Bjarne Stroustrup’s Plan for Bringing Safety to C++ (The New Stack)
Bjarne Stroustrup’s Plan for Bringing Safety to C++ (The New Stack)
Posted Nov 8, 2023 10:10 UTC (Wed) by anton (subscriber, #25547)In reply to: Bjarne Stroustrup’s Plan for Bringing Safety to C++ (The New Stack) by farnz
Parent article: Bjarne Stroustrup’s Plan for Bringing Safety to C++ (The New Stack)
It's actually only one program in SPECint2006 where it costs 7.2% with gcc (as reported by Wang et al.); and the performance improvement of the default -fno-wrapv can alternatively be achieved by changing the type of one variable in that program.
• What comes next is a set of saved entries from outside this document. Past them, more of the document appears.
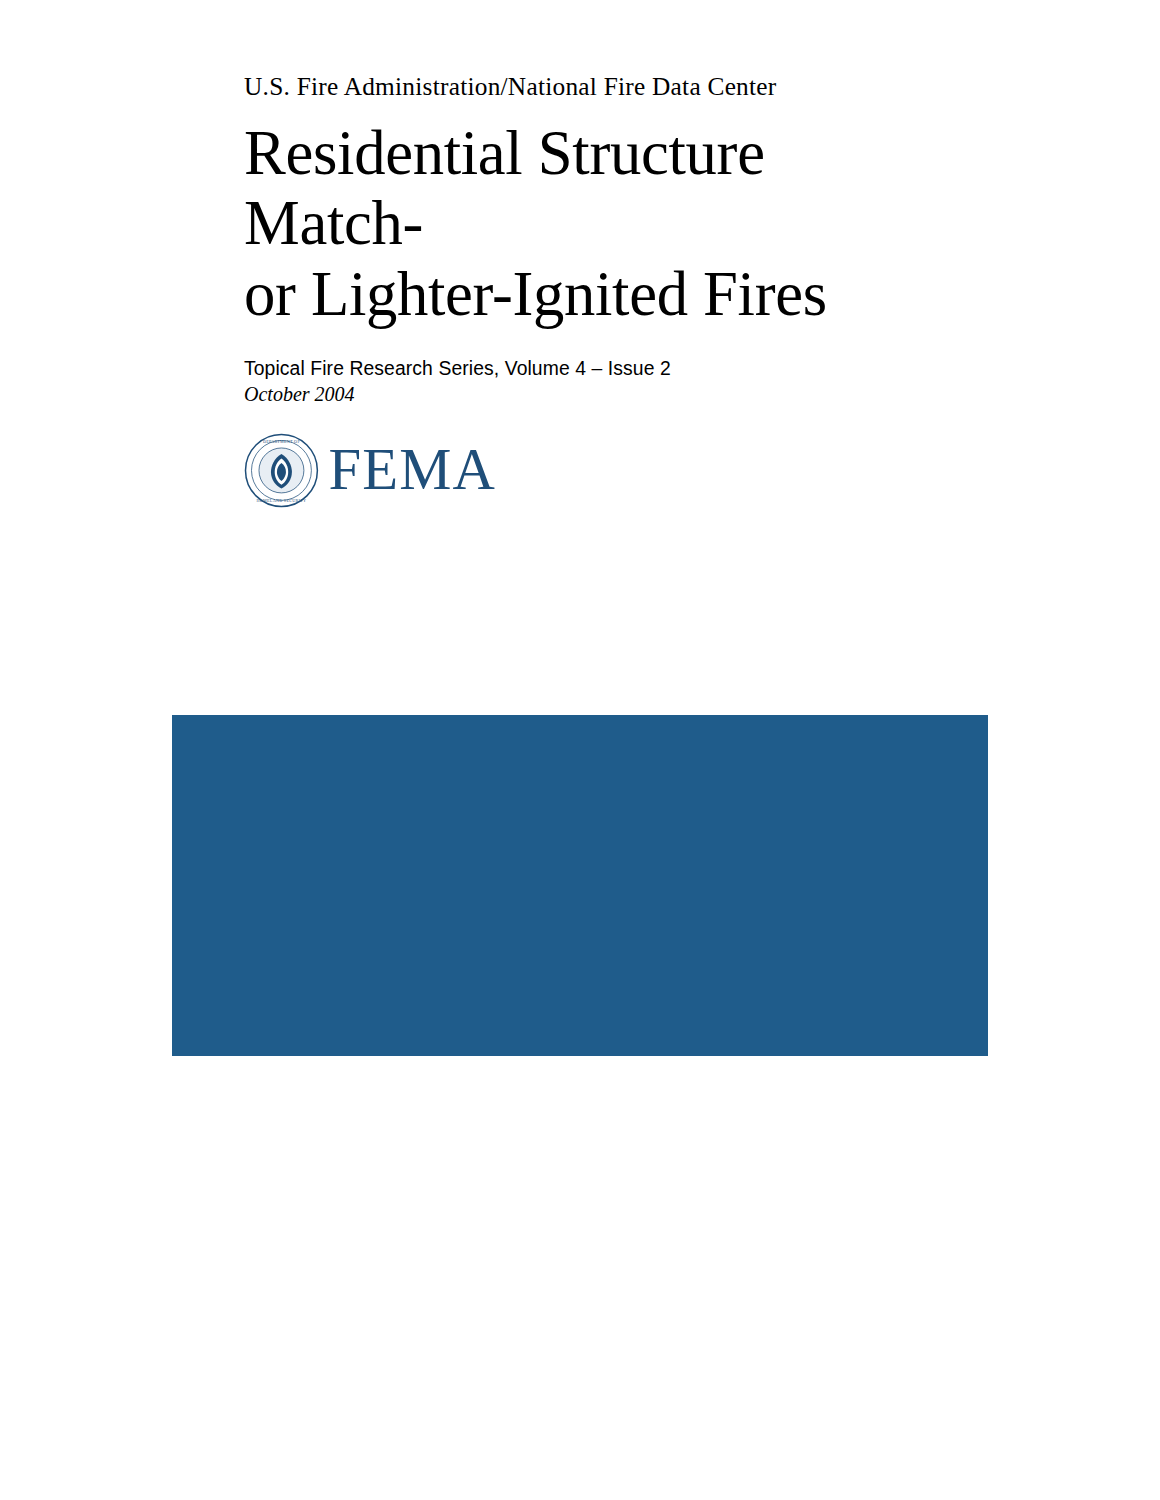U.S. Fire Administration/National Fire Data Center
Residential Structure Match-
or Lighter-Ignited Fires
Topical Fire Research Series, Volume 4 – Issue 2
October 2004
DEPARTMENT OF HOMELAND SECURITY FEMA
You write about people and culture, I write about compiler maintainers and attitude. And my hypothesis is that this attitude is due to the compiler maintainers (in particular those working on optimization) evaluating their work by running their compilers on benchmarks, and then seeing how an optimization affects the performance. The less guarantees they give, the more they can optimize, so they embrace UB. And they produced advocacy for their position.
Admittedly, there are also other motivations for some people to embrace UB:
- Language lawyering, because UB gives them something that distinguishes them from ordinary programmers.
- Elitism: The harder C programming is (and the more UB, the harder it is), the more they feel part of an elite. Everyone who does not want it that hard should switch to a nerfed language like Java, or better get out of programming at all.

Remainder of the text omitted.